BRAC ISLAND – FAMOUS WHITE STONE OF BRAC

Aside from Bol and the beaches, its interior is covered in olive and lemon groves, vineyards, wild herbs, free-ranging sheep and quarries whose pale stone was used to build the White House in Washington, DC and the altar in Liverpool cathedral.

HVAR ISLAND – TOP CELEBRITIES DESTINATION

The most Riviera-chic of Croatia’s islands, its main town is a Renaissance show of palaces, with a Venetian main square flagstoned in polished marble as slippery as an ice rink. The old arsenal is part gallery, part 17th-century jewel-box theatre, while overlooking everything is a fortress with a tiny museum of shipwreck finds.

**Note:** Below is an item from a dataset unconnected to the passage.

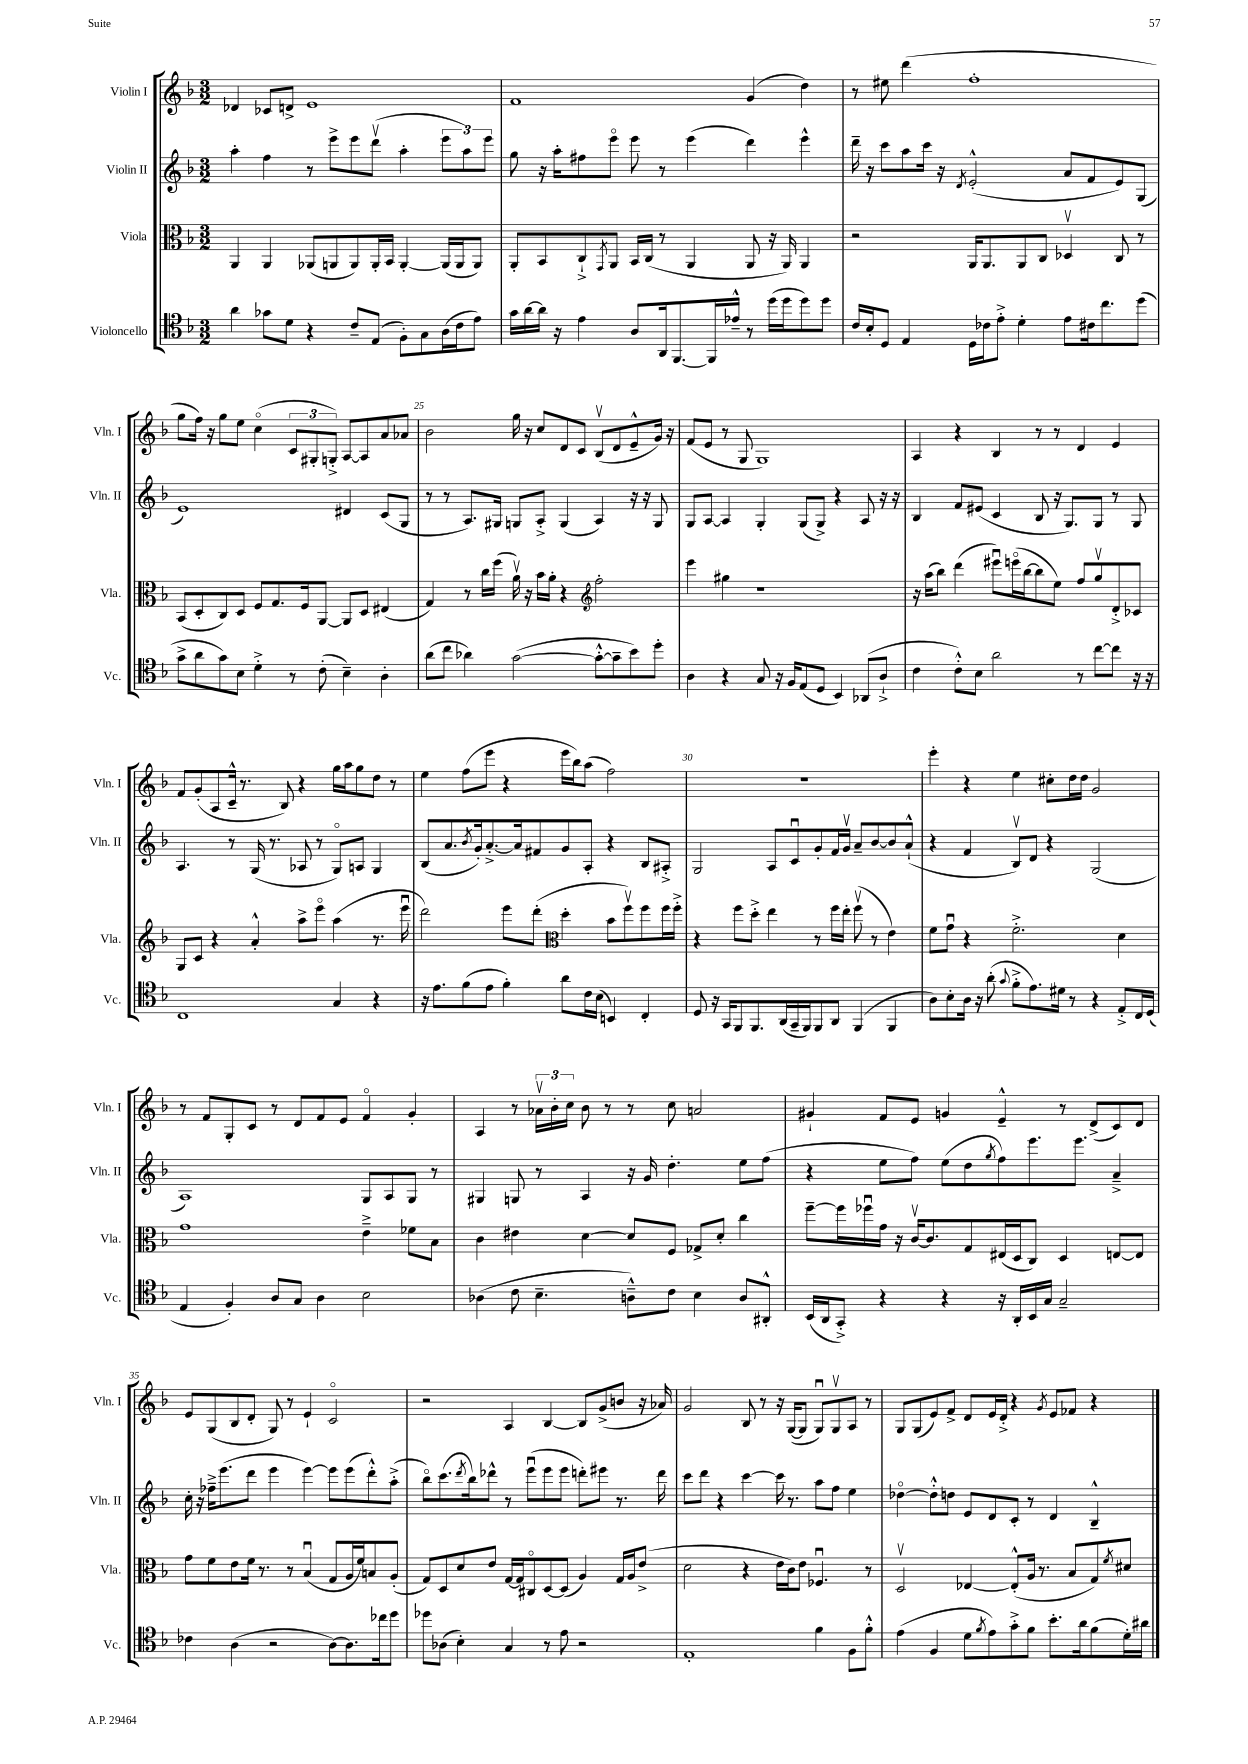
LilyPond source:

KORCULA ISLAND – BIRTHPLACE OF MARCO POLO

Roughly the size of the Isle of Wight, its main draw is the 14th-century walled Venetian town, supposedly the birthplace of Marco Polo (lots of De Polos live on the island today). There’s even a St Mark’s Cathedral, housing a Tintoretto, as well as an impressive collection of art in the Bishop’s Treasury, which boasts a Tiepolo.

VIS ISLAND – BLUE CAVE

The sleepy old fishing village of Komiza serves as the departure point for excursions to Vis’s sister island of Bisevo, to see the Blue Cave, the Balkans’ answer to Capri’s Blue Grotto. It’s at its best at midday, when the sun angles in to illuminate the cave in iridescent blues.

MLJET ISLAND – NATIONAL PARK WITH SALTWATER LAKES

This is the most natural of the islands, covered in ancient pines and oaks and mostly protected as a national park. Explore by rented bike as well as by canoe across a pair of saltwater lakes. At the southern end are some of Croatia’s rare sandy beaches.

CROATIA FOR SAILING – BETTER THAN GREECE OR TURKEY

WHY TAKE a chance on Croatia rather than stick with Greece and Turkey, the established haunts of warm-weather sailors? Simple answer: the coast of Croatia has statistics to make sailors spill their grog. With those 1,000 islands, 500 harbours, 48 marinas and hundreds of safe anchorages, it makes for some of the best sailing in the Med — and it’s a lot less crowded than the old favourites.

ESCAPING – KORNATI ARCHIPELAGO – NATIONAL PARK

Croats say that when God made the world, he took the offcuts, tossed them into the sea and left them where they fell. The result: the Kornati, a national park of about 100 wild, barren mostly deserted, limestone islands. You can rent a handful of simple fishermen’s cottages, where you have to draw water from a well and have your groceries delivered by boat.